Approximately 9.9% of phocomelia cases occur together with other anomalies such as horseshoe kidney, polycystic kidney, cleft palate, retrognathia, and hypertelorism[12,13]. Thus, associated anomalies suggest that phocomelia may arise as part of broader syndromic presentations involving multiple organ systems[13]. Our patient had micrognathia and a short neck. Various associated clinical patterns of malformation facilitate the classification of phocomelia into Al-Awadi/Raas-Rothschild syndrome, Roberts syndrome, Schinzel phocomelia, and Zimmer phocomelia[1,14]. The unique aspect of this case is the bilateral upper limb involvement, low birth weight, jaundice, and absence of thalidomide or any other drug involvement. Differential diagnoses of phocomelia include sporadic phocomelia, Holt-Oram syndrome, thrombocytopenia-absent radius syndrome, Roberts syndrome, and thalidomide-induced phocomelia[1].
Antenatal care should be attended to as per the World Health Organization protocol. Adequate attendance allows early diagnosis and possible termination of pregnancies with lethal congenital anomalies[14]. In low-resource settings, strengthening antenatal services significantly improves early identification and decision-making in affected pregnancies[15]. A fetal prenatal ultrasound diagnoses phocomelia syndrome between 18 and 22 weeks[1,16]. In high-risk pregnancies, prenatal diagnosis has been made as early as the 11th week of intrauterine life. Nevertheless, in our case, the mother did not undergo a detailed fetal ultrasound, culminating in failure of diagnosis before birth.
Managing phocomelia requires a multidisciplinary approach to optimize functional outcomes and improve the patient’s quality of life[3]. Early involvement of an interdisciplinary team is crucial for comprehensive assessment and care planning. Genetic evaluation is essential to identify underlying syndromic associations, especially in cases without a history of teratogenic exposure[16].

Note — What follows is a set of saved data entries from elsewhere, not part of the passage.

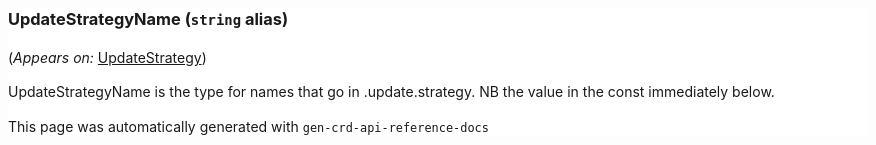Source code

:</table>
</div>
</div>
<h3 id="image.toolkit.fluxcd.io/v1beta1.UpdateStrategyName">UpdateStrategyName
(<code>string</code> alias)</h3>
<p>
(<em>Appears on:</em>
<a href="#image.toolkit.fluxcd.io/v1beta1.UpdateStrategy">UpdateStrategy</a>)
</p>
<p>UpdateStrategyName is the type for names that go in
.update.strategy. NB the value in the const immediately below.</p>
<div class="admonition note">
<p class="last">This page was automatically generated with <code>gen-crd-api-reference-docs</code></p>
</div>
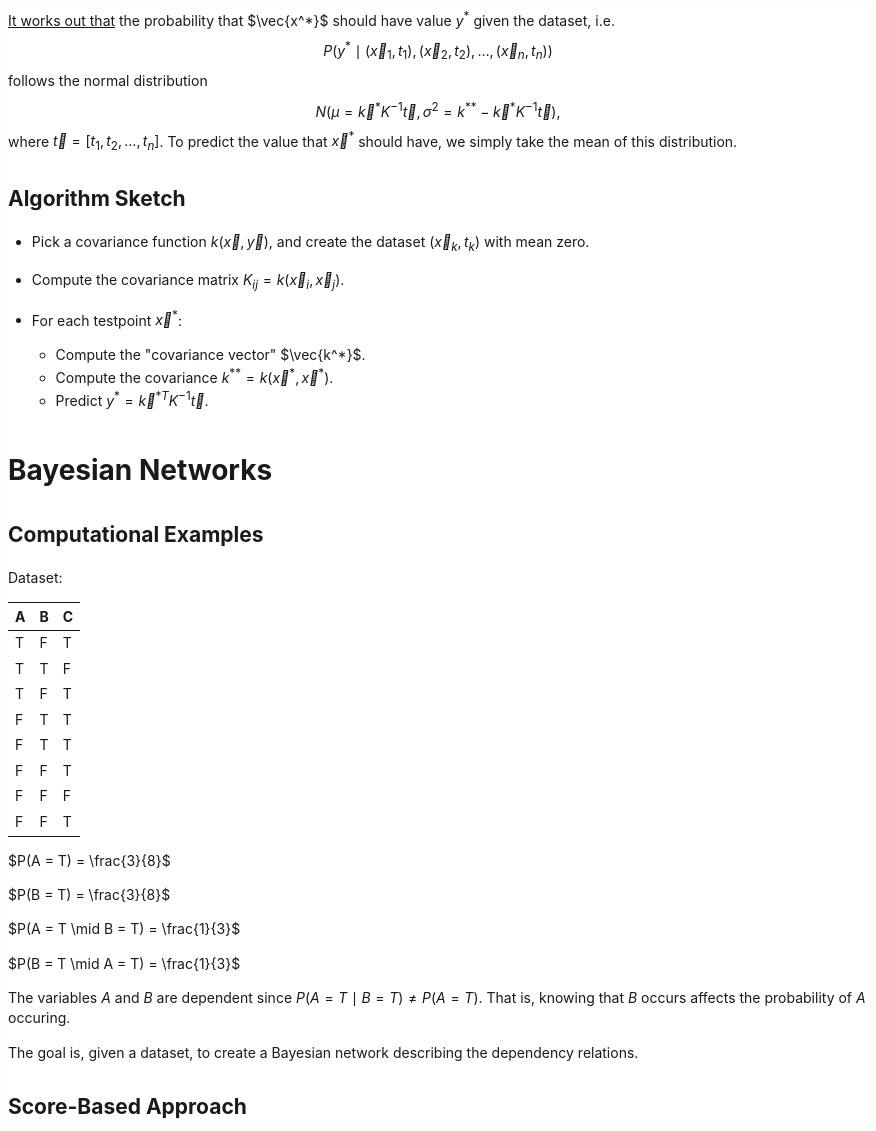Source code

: [It works out that](https://www.robots.ox.ac.uk/~mebden/reports/GPtutorial.pdf)
the probability that $\vec{x^*}$ should have value $y^*$ given the dataset,
i.e. $$P(y^* \mid (\vec{x}_1, t_1), (\vec{x}_2, t_2), \dots, (\vec{x}_n,
t_n))$$ follows the normal distribution $$N(\mu = \vec{k}^* K^{-1}\vec{t},
\sigma^2 = k^{**} - \vec{k}^* K^{-1} \vec{t}),$$ where $\vec{t} = [t_1, t_2,
\dots, t_n]$. To predict the value that $\vec{x}^*$ should have, we simply take
the mean of this distribution.

## Algorithm Sketch

- Pick a covariance function $k(\vec{x}, \vec{y})$, and create the dataset
  $(\vec{x}_k, t_k)$ with mean zero.

- Compute the covariance matrix $K_{ij} = k(\vec{x}_i, \vec{x}_j)$.

- For each testpoint $\vec{x}^*$:
    - Compute the "covariance vector" $\vec{k^*}$.
    - Compute the covariance $k^{**} = k(\vec{x}^*, \vec{x}^*)$.
    - Predict $y^* = \vec{k}^{*T} K^{-1} \vec{t}$.


# Bayesian Networks

## Computational Examples

Dataset:

A | B | C
--|---|--
T | F | T
T | T | F
T | F | T
F | T | T
F | T | T
F | F | T
F | F | F
F | F | T

$P(A = T) = \frac{3}{8}$

$P(B = T) = \frac{3}{8}$

$P(A = T \mid B = T) = \frac{1}{3}$

$P(B = T \mid A = T) = \frac{1}{3}$

The variables $A$ and $B$ are dependent since $P(A = T \mid B = T) \neq P(A =
T)$. That is, knowing that $B$ occurs affects the probability of $A$ occuring.

The goal is, given a dataset, to create a Bayesian network describing the
dependency relations.

## Score-Based Approach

Long-term follow-up is necessary to monitor the child’s growth, musculoskeletal development, and adaptive abilities. Early physiotherapy and occupational therapy interventions promote motor development and independence by enhancing residual limb strength and functional adaptation[3]. Prosthetic planning should begin in infancy, focusing on early fitting of passive prostheses, followed by more advanced myoelectric or functional prostheses as the child develops motor skills and cognitive awareness[1]. Early prosthetic use improves long-term adaptability and reduces psychological distress in children with limb deficiencies.
This case of bilateral phocomelia in a neonate without thalidomide exposure highlights the challenges in diagnosing and managing rare congenital defects. The bilateral involvement, low birth weight, and micrognathia emphasize the importance of routine detailed ultrasounds in high-risk pregnancies for early detection and parental counseling. Moreover, genetic evaluation should be prioritized to identify potential causes of non-thalidomide phocomelia. In this case, the absence of gene testing underscores the need for comprehensive postnatal investigations. This case highlights the need for structured diagnostic and intervention strategies to optimize outcomes. Future research should explore genetic and environmental contributors to phocomelia, particularly in cases without thalidomide exposure.
The authors thank Dr. Nick Mutisya, the newborn unit staff, and the patient’s family for their cooperation and support in preparing this case report.